ЕСЛИ НЕ ПУСКАЮТ В ПОЛИТИКУ — ИДИ В АКАДЕМИКИ
Георгий Аркадьевич Арбатов, как, наверное, и все Георгии в нашей стране, среди близких людей именуется еще и по-другому. В ту пору, когда я пришел в руководимую им группу консультантов отдела ЦК КПСС по социалистическим странам, Арбатов еще не был академиком: он только что защитил докторскую диссертацию и продолжал подписывать статьи по-журналистски, с именем Юрий. Так он, естественно, и назывался в своем кругу. И до сих пор, слава богу, я имею возможность, хоть редко, при встрече сказать: «Здравствуй, Юра!»
Среди политологов советской поры Арбатов, на мой взгляд, — самая яркая личность. Причем яркая не в идеализированном виде. Арбатов — тот человек, о котором вполне определенно можно сказать, что и на солнце бывают пятна. Однако это и позволяет видеть свет и тени, ощущать объемность фигуры, выделяющейся на фоне зачастую плоскостной среды.
Арбатов был назначен директором Института США, не будучи американистом. Он — европеист по образованию, точнее — германист с прекрасным знанием немецкого языка. В Америку попал впервые, став директором института, что само по себе выглядело бы нонсенсом, если бы шла речь о назначении по принципу принадлежности к той или иной специальности.
В Академию наук Арбатов был избран по отделению экономики, будучи никак не связанным с экономикой и, пожалуй, даже недолюбливая ее. Ему бы пройти в академики как политологу, но на рубеже 60—70-х годов в списке официальных отраслей науки в нашей стране политология не значилась.
Впрочем, отделение экономики относилось очень бережно к интеллектуальным силам общества, подняв ученого до уровня академика, основываясь на самом главном критерии — воздавая ему должное по уму и заслугам перед обществом в целом.
В какой-то степени Арбатов тоже носил в ранце маршальский жезл и успел его взять в руки, когда на какой-то срок судьба проявила благосклонность к талантливым людям, связавшим свою жизнь с политикой, служением ей.

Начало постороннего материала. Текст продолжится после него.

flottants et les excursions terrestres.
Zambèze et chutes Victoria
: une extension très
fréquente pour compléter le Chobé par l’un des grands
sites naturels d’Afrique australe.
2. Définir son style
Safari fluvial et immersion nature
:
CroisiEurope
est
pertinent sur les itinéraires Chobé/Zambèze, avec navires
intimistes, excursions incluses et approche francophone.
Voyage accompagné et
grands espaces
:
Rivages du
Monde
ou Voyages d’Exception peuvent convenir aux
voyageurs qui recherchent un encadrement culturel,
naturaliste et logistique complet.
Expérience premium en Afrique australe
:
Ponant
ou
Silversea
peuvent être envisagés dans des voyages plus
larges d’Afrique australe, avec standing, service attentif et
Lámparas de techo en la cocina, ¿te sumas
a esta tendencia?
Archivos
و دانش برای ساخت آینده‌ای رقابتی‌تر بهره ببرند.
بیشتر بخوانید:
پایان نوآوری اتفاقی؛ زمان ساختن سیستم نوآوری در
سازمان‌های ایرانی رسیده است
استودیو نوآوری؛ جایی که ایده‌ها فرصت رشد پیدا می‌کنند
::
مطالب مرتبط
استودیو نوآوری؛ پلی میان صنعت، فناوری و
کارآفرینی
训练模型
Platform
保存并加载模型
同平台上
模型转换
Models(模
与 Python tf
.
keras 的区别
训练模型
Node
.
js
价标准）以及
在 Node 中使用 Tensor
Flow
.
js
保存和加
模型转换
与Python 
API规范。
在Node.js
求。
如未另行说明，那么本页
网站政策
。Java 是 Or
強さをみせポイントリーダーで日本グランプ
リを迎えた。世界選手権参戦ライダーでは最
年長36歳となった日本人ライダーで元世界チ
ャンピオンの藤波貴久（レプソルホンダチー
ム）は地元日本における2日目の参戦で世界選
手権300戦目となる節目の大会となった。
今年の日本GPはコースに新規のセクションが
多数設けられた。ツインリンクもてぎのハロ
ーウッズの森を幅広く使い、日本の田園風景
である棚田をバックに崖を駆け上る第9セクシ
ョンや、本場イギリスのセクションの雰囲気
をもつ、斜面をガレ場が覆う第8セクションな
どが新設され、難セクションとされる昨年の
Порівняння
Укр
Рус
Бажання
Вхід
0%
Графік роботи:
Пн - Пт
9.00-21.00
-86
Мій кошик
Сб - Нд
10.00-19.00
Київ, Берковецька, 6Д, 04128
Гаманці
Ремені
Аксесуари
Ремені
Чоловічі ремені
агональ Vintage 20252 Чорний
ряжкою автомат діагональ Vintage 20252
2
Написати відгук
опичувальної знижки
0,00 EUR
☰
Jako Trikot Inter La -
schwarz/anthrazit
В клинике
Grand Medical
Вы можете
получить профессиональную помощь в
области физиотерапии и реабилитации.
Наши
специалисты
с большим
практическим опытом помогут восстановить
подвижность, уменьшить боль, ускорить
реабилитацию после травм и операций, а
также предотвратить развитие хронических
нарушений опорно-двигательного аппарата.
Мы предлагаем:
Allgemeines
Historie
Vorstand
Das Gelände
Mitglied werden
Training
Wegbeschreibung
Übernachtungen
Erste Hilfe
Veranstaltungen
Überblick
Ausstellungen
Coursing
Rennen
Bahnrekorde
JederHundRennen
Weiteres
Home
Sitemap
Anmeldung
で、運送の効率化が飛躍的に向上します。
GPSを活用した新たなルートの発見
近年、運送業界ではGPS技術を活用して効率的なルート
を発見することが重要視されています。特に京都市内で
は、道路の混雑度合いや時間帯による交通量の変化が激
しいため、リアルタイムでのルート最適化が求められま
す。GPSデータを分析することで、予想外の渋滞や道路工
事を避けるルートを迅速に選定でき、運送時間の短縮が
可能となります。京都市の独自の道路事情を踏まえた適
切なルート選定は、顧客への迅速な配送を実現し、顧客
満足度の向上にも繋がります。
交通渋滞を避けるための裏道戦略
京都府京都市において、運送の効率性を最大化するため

В конце 60-х годов вице-президентом Академии наук СССР по общественным наукам стал академик А.М. Румянцев, либерал и демократ, оказавший поддержку Брежневу в острый момент выкорчевывания влияния Хрущева и окружавших его сподвижников. В ответ Румянцев получил возможность реализовать несколько проектов по развитию общественных наук. Одним из них стало создание Института США. А в качестве директора в духе Румянцева лучше Арбатова нельзя было бы найти кандидата. Таким образом, все оказалось на месте и в нужный час.